China and Vietnam Point Fingers After Clash in South China Sea

May 29, 2014News


(Photo Credit: Hoang Dinh Nam/Agence France-Presse — Getty Images)

(BGF) – Yesterday, May 27, 2014, a Vietnamese fishing vessel was sunk in the vicinity of China’s contested oil rig in waters claimed by both China and Vietnam. The story was covered by Jane Perlez for The New York Times. According to Perlez, the Vietnamese vessel allegedly sank after being rammed by a Chinese vessel approximately 17 miles from the oil rig. The sinking of the vessel has only further enflamed the tensions between the two countries. China alleges that the Vietnamese fishing vessel was the aggressor and was ramming a Chinese vessel. This sparked a barage of nationalistic comments on Chinese social media. Additionally, a woman in Vietnam recently set herself on fire, and later died, in Ho Chi Minh City in protest of China’s oil rig being placed in waters claimed by Vietnam. The tensions between China and Vietnam have been continuing to escalate in recent months. Click here to read the full article or visit The New York Times‘ website.
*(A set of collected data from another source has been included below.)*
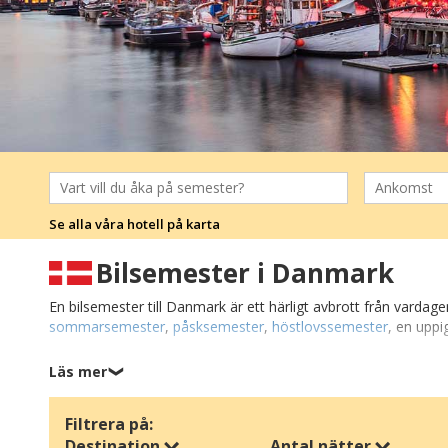
Se alla våra hotell på karta
Bilsemester i Danmark
En bilsemester till Danmark är ett härligt avbrott från varda
sommarsemester
,
påsksemester
,
höstlovssemester
, en upp
På din semester i Danmark kan du välja att bo på
mysiga vär
Läs mer
❯
med massor av tid tillsammans. Danmark är också ett överskådligt 
Filtrera på:
Res på en rolig upptäcktsfärd till
Själland och öarna
och njut a
Destination
Antal nätter
pärlorna. Eller vad sägs om en tur till
Fyn och öarna
, där den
China and Vietnam Point Fingers After Clash in South China Sea

By Jane Perlez

BEIJING — Tensions in the South China Sea escalated sharply on Tuesday as China and Vietnam traded accusations over the sinking of a Vietnamese fishing vessel in the vicinity of a Chinese oil rig parked in disputed waters off Vietnam’s coast.

The sinking further aggravated the worsening diplomatic and economic frictions between China and Vietnam, whose relations have plummeted to the worst point in decades after anti-Chinese riots two weeks ago that killed at least four people and injured more than 100 in Vietnam. China evacuated several thousand workers from Vietnam last week.
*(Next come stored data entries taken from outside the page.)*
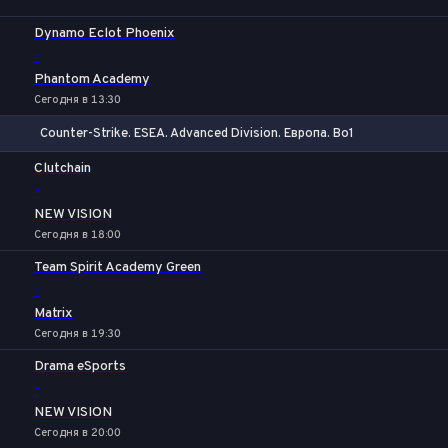
Dynamo Eclot Phoenix
-
Phantom Academy
Сегодня в 13:30
Counter-Strike. ESEA. Advanced Division. Европа. Bo1
1
Х
2
Clutchain
-
NEW VISION
Сегодня в 18:00
Team Spirit Academy Green
-
Matrix
Сегодня в 19:30
Drama eSports
-
NEW VISION
Сегодня в 20:00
In the latest incident, a Chinese vessel rammed and sank a Vietnamese fishing boat about 17 nautical miles southwest of the oil rig on Monday afternoon, the state-run Vietnamese television network, VTV1, reported. All 10 crew members were rescued, the network said.

But China labeled Vietnam as the aggressor, with the Chinese state-run news agency, Xinhua, saying the Vietnamese fishing boat “capsized when it was interfering with and ramming” a Chinese fishing vessel from Hainan, a province of China. Then China accused Vietnam of sabotage and interfering with the operations of the oil rig, which has become a flash point ever since Vietnam learned that the Chinese had anchored the rig in waters contested by both nations.

At sea, armadas from both countries are jousting as the Chinese try to protect the $1 billion oil rig operated by the China National Offshore Oil Corporation, known as Cnooc.

Chinese and Vietnamese boats have rammed each other in the area around the oil rig, and the Chinese have acknowledged that they used water cannons to keep the Vietnamese away from the rig, which stands as tall as a 40-story building.

The rig arrived in the waters off the Paracel Islands, which are claimed by both China and Vietnam, on May 1, a move that showed China was trying to establish its control of the waters without consulting other claimants.